O trauma é visível nos rostos dos moradores, que enfrentaram o desafio de sair de casa para se abastecerem de alimentos. Valentyna Mykolaivna limpa as lágrimas: “Estamos numa situação horrível. Quando saímos, deslocamo-nos de árvore em árvore, à proura de abrigo. Todos os dias atacam os autocarros públicos, todos os dias lançam bombas sobre nós com a ajuda dos drones”, diz.
Olena Kryvchun conta que quase foi atingida por um drone no seu carro. Minutos antes de regressar ao automóvel depois de visitar uma amiga, uma bomba caiu pelo teto sobre o banco do condutor, destruindo a lateral do veículo.
“Se estivesse no carro, teria morrido. Pareço militar, o meu carro parece militar?”, questiona a empregada de limpeza.
Para si, os drones são mais assustadores do que os bombardeamentos. “Quando ouvimos o lançamento de um projétil do outro lado do rio, temos tempo para reagir. Com os drones, podemos facilmente não ouvir o som que fazem. São rápidos, veem-nos e atacam-nos.”

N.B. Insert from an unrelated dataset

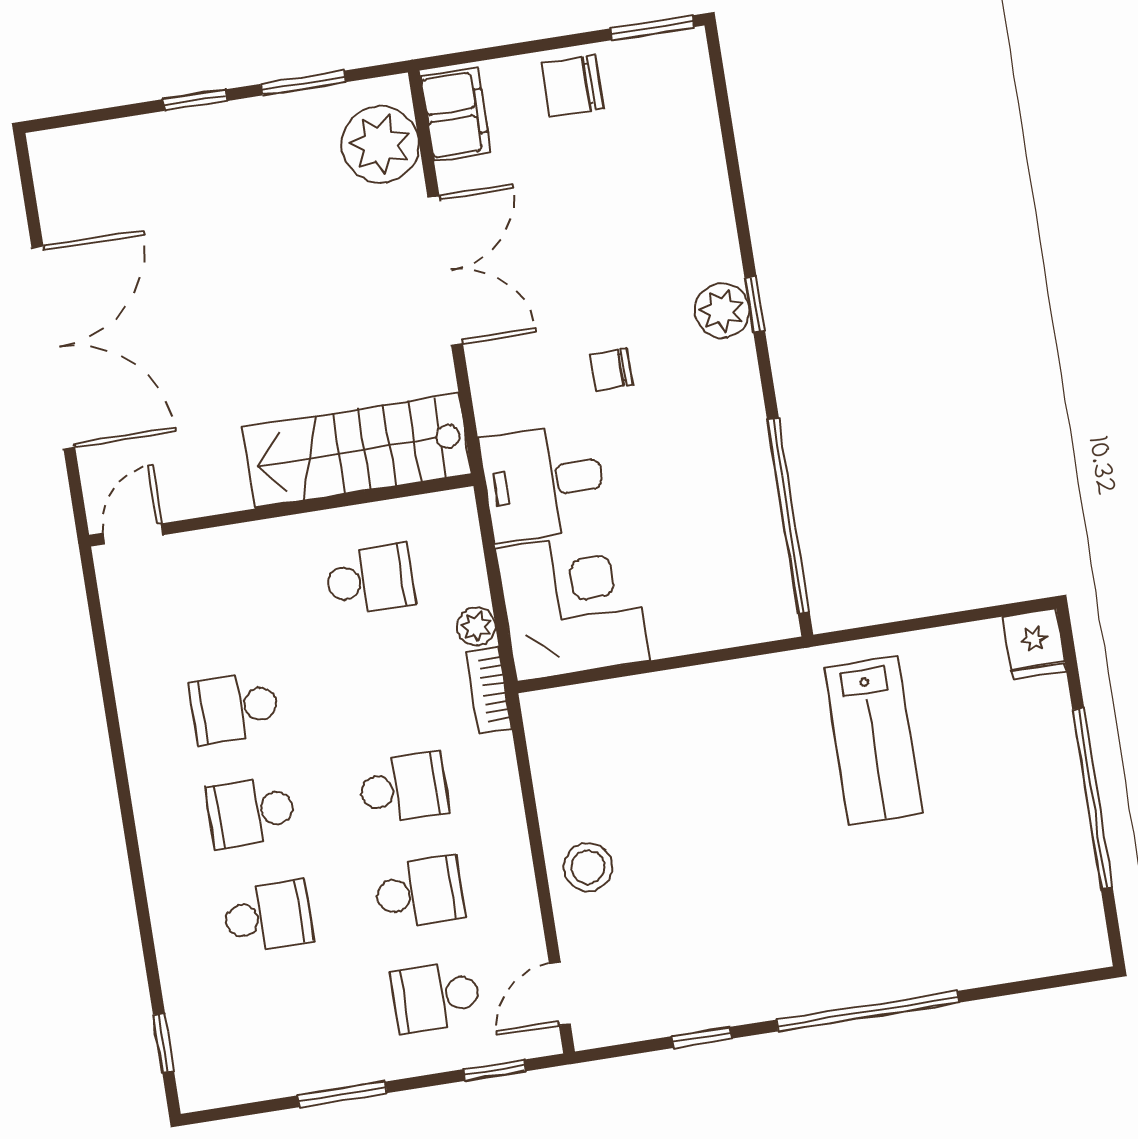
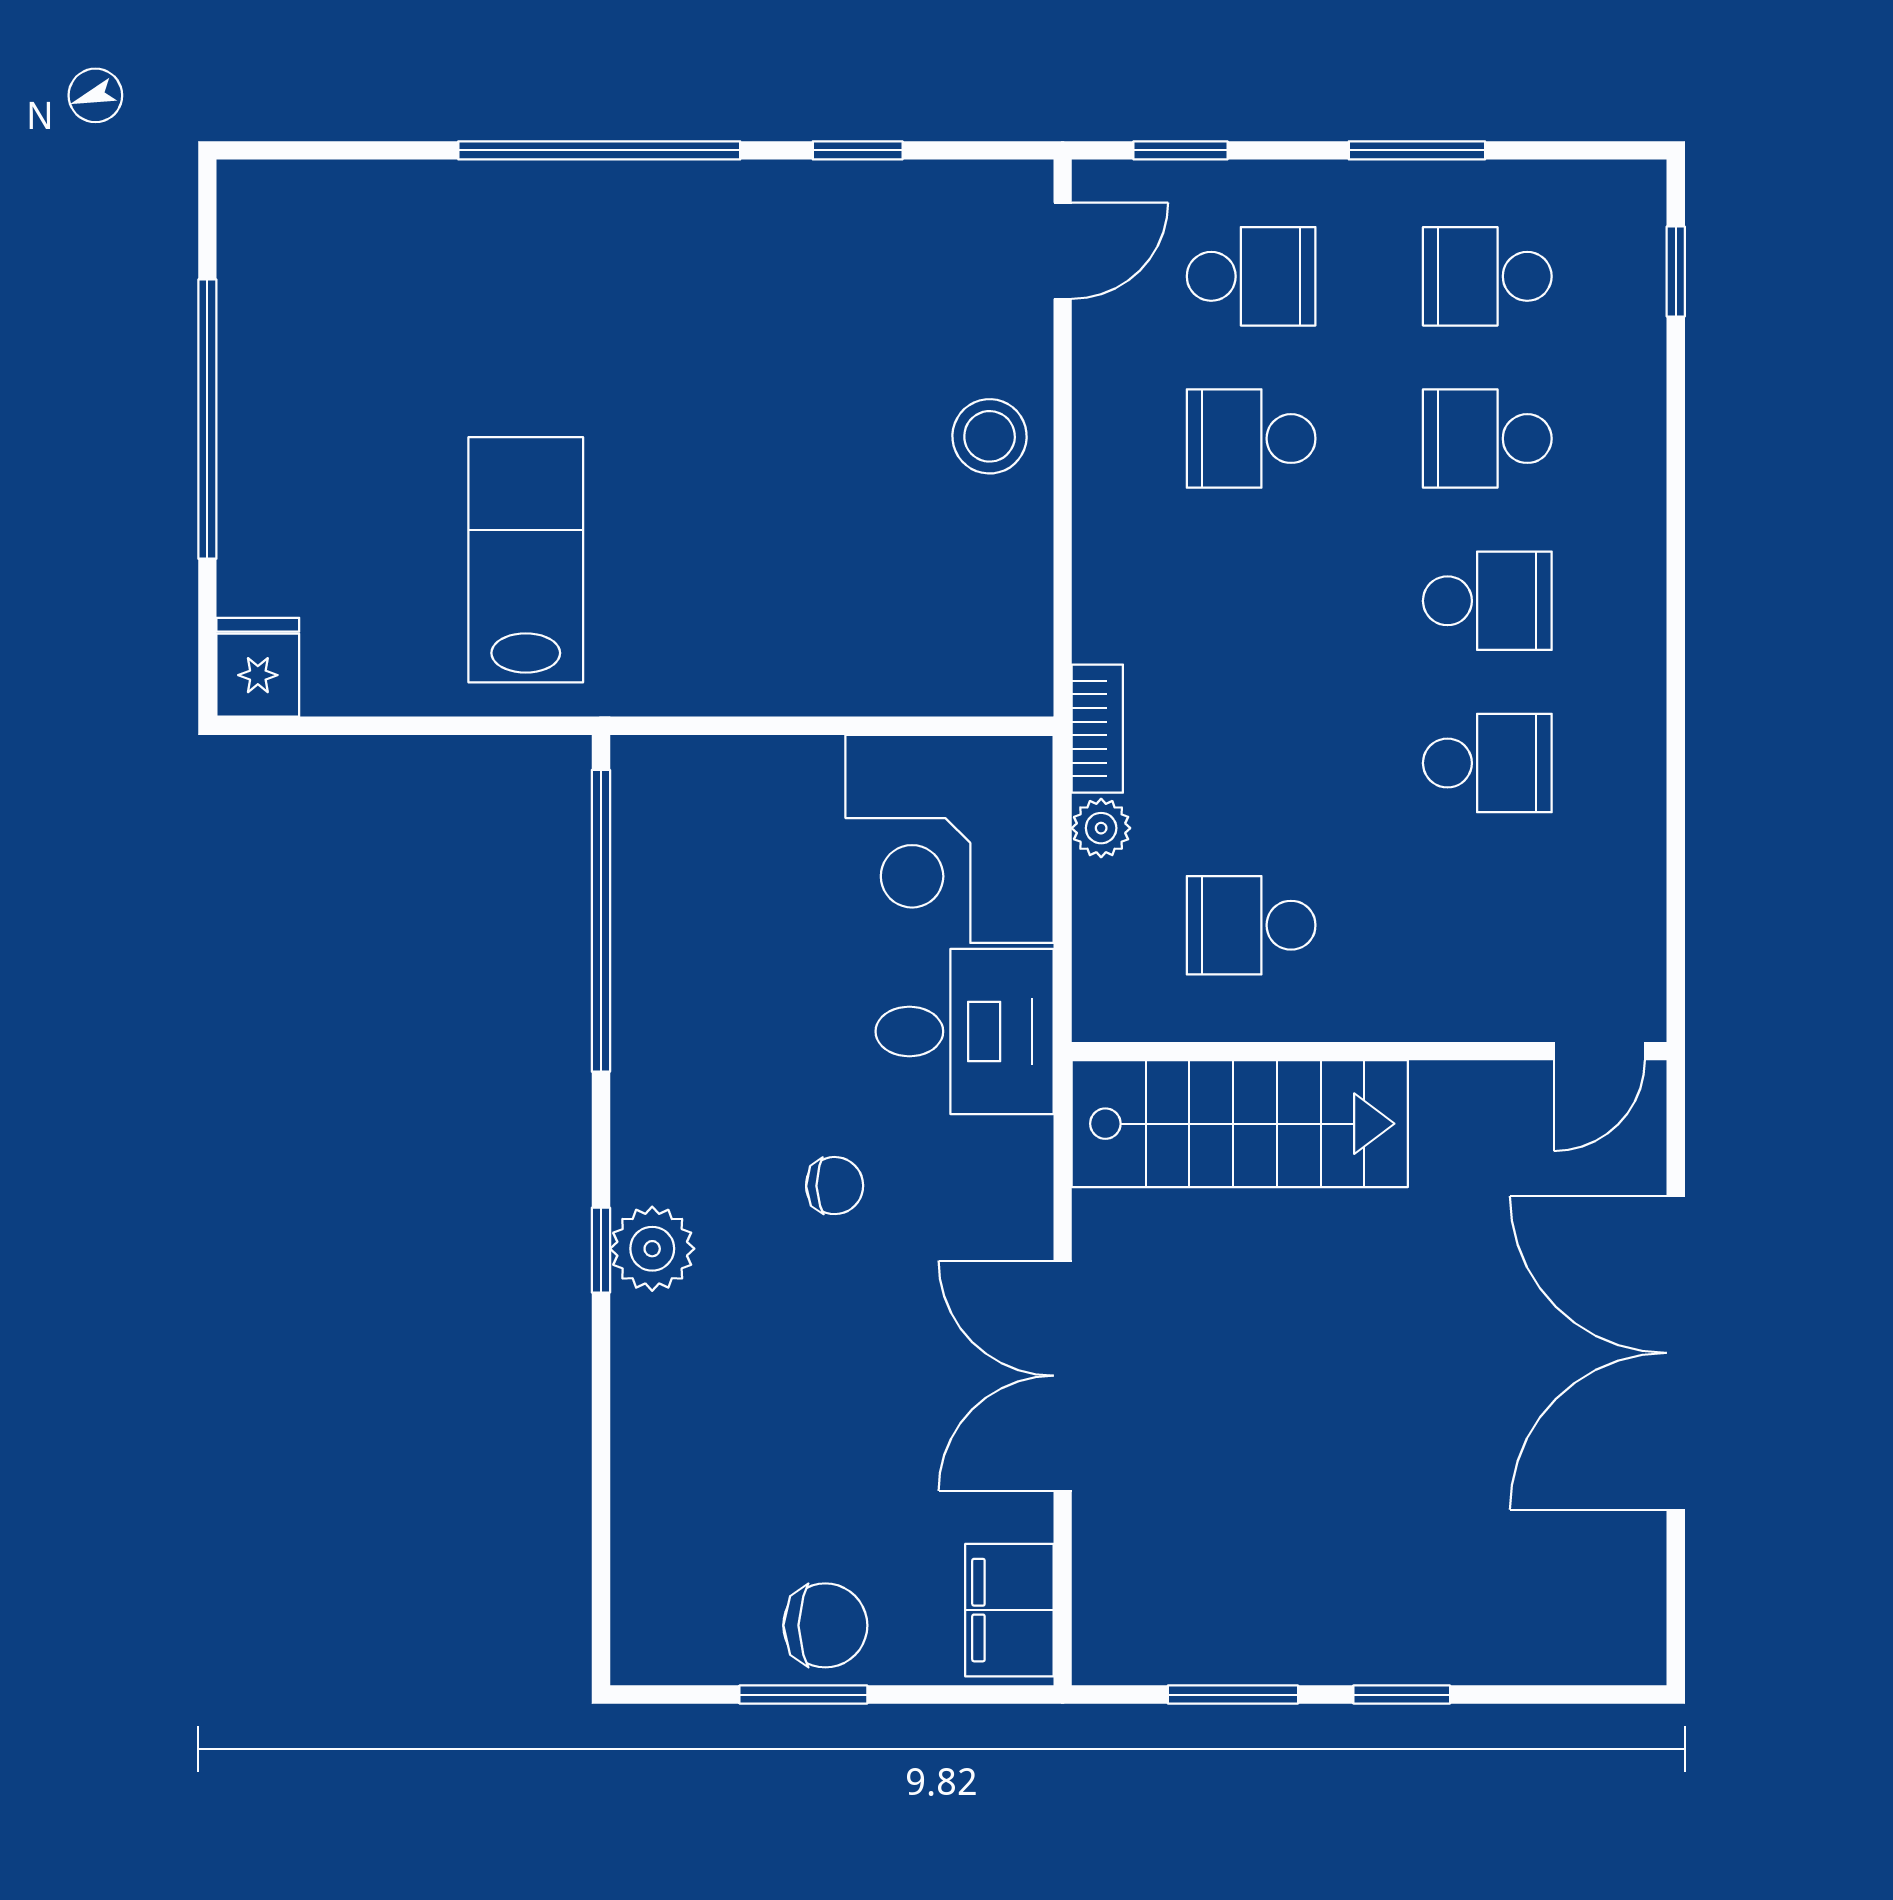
window: (652, 28) -> (803, 1695), moved
plant: (380, 144) -> (1131, 1583), removed
school desk: (403, 788) -> (1487, 276), moved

Ben Dusing, que dirige o centro de ajuda humanitária, também acredita que os drones espalham ainda mais medo do que os bombardeamentos: “Se um drone apontar a alguém, provavelmente é o fim da linha nesse momento. Não há defesa contra ele”, desabafa.
Minas-borboleta no caminho dos peões.
Nos últimos meses, as forças militares russas também começaram a usar drones para lançar minas remotamente ao longo das rotas de peões, carros e autocarros, segundo Oleksandr Tolokonnikov, porta-voz da administração militar de Kherson.
Algumas explosões, diz o porta-voz, foram causadas por minas-borboleta — pequenas minas que podem deslizar para o solo e detonar mais tarde com o contacto — que são revestidas com folhas para se camuflarem.
A BBC não conseguiu verificar, no entanto, o uso de drones para distribuir minas em Kherson.
Olena acredita que, à medida que o inverno se aproxima, o medo dos drones vai agravar-se. “Quando as folhas caírem das árvores, haverá muito mais vítimas. Porque se estivermos na rua, não há onde nos escondermos.”
Como a BBC verificou os vídeos dos drones
A BBC conseguiu localizar os seis vídeos — todos foram gravados na zona leste de Kherson.
Num dos casos — em que um drone deixou cair um explosivo sobre dois peões, ferindo um deles de tal forma que ele não conseguia andar —, tratava-se de uma curva numa interseção, que apontava para o distrito de Dniprovs’kyi ou para o subúrbio próximo de Antonivka, e não para o centro da cidade de Kherson.
Uma vez que uma possível localização foi identificada, foi possível comparar pontos de referência visíveis no vídeo com imagens de satélite — neste caso, dos edifícios e postes —, confirmando o local exato da cidade ocorreu o ataque.
Para tentar perceber onde os vídeos apareceram publicamente pela primeira vez, a britânica pesquisou vários frames de cada um deles em ferramentas de pesquisa.
Muitas vezes, o resultado mais antigo que surgia era um canal específico do Telegram, que antecedia em várias horas as republicações em plataformas como X ou Reddit.
Ao descobrir a localização de cada ataque, foi possíve calcular a hora da filmagem com as sombras e fazer uma referência cruzada com os registos meteorológicos para encontrar a data mais provável.
Quatro dos vídeos foram publicados no canal do Telegram no dia seguinte à provável filmagem — e, num dos casos, foi publicado oito horas depois no mesmo dia.